**Exercise requirements**
A) Which phrases in the Milan Design Week text contain a superlative adjective? List each one.
B) How would you say this sentence from the Milan Design Week text in Spanish: "This past week saw the design industry’s best and brightest crowd the streets of Milan for Salone del Mobile, the international furniture fair."

**Document segment**
-=-=-
The 10 Milan Design Week Debuts We Can’t Stop Thinking About

Rinck / Wilkinson & Rivera

This past week saw the design industry’s best and brightest crowd the streets of Milan for Salone del Mobile, the international furniture fair. And while we’ve covered everything from the city’s best new bar to the week’s chicest basket installation, we wanted to call out a few of our favorite launches from emerging and established talents alike. From a film director’s first public foray into interiors to an entire restaurant conceived by two rising stars of Georgian design, these are the debuts we won’t forget.
-=-=-
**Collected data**
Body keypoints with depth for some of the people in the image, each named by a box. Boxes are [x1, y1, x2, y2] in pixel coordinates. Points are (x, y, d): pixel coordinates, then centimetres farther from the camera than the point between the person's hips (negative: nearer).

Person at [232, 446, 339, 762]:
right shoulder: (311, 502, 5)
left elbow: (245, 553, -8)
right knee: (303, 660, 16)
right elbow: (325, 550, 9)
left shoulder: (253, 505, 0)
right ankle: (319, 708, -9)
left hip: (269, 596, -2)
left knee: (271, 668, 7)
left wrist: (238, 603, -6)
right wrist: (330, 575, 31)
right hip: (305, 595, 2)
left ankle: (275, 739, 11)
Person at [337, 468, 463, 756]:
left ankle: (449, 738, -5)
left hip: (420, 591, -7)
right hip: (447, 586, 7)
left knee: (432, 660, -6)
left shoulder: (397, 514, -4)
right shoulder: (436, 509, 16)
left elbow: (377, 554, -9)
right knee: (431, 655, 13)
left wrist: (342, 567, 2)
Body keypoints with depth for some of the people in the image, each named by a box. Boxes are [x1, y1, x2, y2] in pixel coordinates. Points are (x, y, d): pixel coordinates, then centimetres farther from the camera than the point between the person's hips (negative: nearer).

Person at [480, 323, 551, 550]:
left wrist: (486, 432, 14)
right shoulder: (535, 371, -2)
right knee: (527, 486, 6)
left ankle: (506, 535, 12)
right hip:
-=-=-
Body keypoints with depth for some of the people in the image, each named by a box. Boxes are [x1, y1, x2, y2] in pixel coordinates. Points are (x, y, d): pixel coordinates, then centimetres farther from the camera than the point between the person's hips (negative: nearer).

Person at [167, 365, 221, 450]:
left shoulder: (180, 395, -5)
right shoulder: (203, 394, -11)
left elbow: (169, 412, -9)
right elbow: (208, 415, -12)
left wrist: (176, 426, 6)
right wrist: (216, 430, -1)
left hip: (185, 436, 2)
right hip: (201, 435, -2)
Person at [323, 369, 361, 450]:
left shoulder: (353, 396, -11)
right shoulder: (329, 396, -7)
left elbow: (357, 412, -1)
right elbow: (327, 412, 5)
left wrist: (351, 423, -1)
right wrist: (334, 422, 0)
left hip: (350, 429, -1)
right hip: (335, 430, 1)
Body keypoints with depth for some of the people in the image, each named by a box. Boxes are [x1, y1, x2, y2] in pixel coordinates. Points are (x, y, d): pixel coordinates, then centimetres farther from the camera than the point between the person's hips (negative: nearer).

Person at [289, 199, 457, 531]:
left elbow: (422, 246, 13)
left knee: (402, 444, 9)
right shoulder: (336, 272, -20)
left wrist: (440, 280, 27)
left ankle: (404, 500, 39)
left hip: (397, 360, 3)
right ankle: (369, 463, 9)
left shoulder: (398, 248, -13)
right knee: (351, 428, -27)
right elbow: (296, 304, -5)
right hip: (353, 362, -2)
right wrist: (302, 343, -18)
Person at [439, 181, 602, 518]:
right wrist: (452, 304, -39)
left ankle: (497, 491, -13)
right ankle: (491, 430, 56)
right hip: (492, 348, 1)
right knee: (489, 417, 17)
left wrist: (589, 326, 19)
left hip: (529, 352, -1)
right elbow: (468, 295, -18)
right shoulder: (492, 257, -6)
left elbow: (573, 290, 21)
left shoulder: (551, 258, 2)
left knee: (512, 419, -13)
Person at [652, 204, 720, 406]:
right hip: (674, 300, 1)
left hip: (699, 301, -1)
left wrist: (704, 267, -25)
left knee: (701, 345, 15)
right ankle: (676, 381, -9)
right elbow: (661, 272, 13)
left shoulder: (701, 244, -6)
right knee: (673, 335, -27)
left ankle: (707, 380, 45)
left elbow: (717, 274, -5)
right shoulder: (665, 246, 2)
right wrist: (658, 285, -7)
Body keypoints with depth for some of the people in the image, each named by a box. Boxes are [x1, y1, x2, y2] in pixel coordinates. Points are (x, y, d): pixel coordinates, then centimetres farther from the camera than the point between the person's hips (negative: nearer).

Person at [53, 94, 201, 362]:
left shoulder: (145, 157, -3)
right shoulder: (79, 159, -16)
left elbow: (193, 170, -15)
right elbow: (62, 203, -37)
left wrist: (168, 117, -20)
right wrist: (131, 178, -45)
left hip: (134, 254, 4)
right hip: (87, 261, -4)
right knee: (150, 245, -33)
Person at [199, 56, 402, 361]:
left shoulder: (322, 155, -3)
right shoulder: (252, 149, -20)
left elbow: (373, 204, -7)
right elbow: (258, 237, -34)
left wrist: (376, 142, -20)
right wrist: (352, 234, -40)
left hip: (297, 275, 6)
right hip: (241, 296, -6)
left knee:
-=-=-
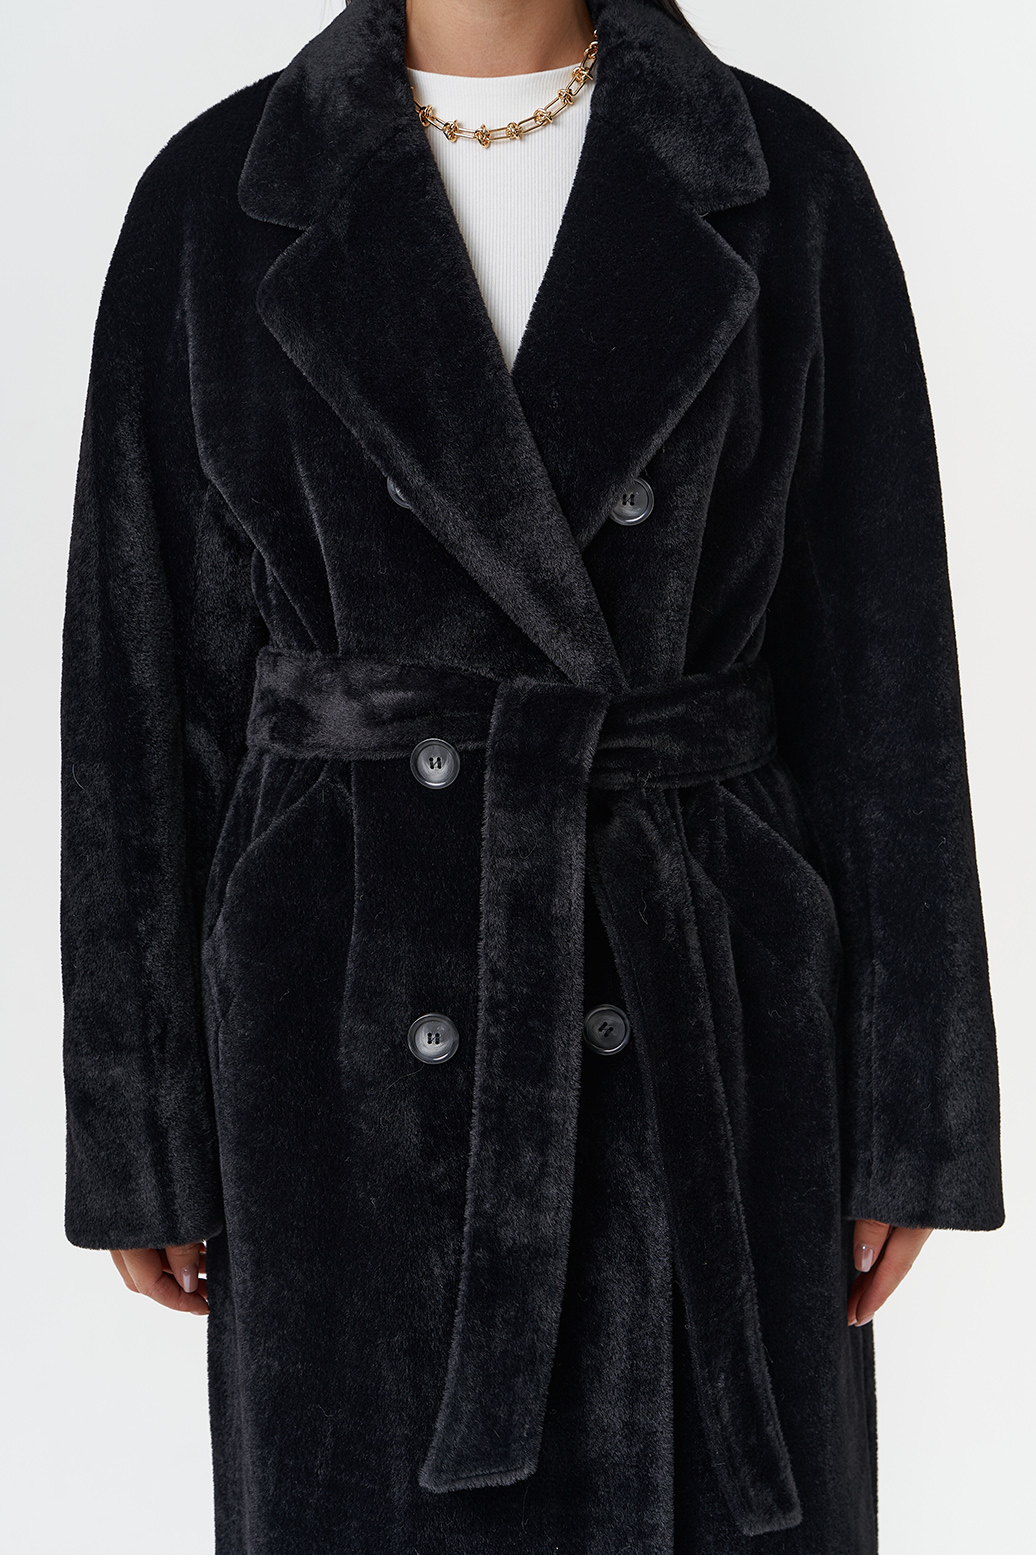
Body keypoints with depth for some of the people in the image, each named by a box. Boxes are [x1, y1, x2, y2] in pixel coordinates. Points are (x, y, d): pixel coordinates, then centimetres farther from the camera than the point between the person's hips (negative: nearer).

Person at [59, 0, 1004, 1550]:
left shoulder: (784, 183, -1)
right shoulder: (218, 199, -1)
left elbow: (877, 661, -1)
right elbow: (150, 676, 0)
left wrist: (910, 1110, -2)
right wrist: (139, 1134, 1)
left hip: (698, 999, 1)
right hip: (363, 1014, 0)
-=-=-
**Answers to this exercise**
A)
- the design industry’s best and brightest
- the city’s best new bar
- the week’s chicest basket installation

B) La semana pasada, lo mejor y más brillante de la industria del diseño abarrotó las calles de Milán con motivo del Salone del Mobile, la feria internacional del mueble.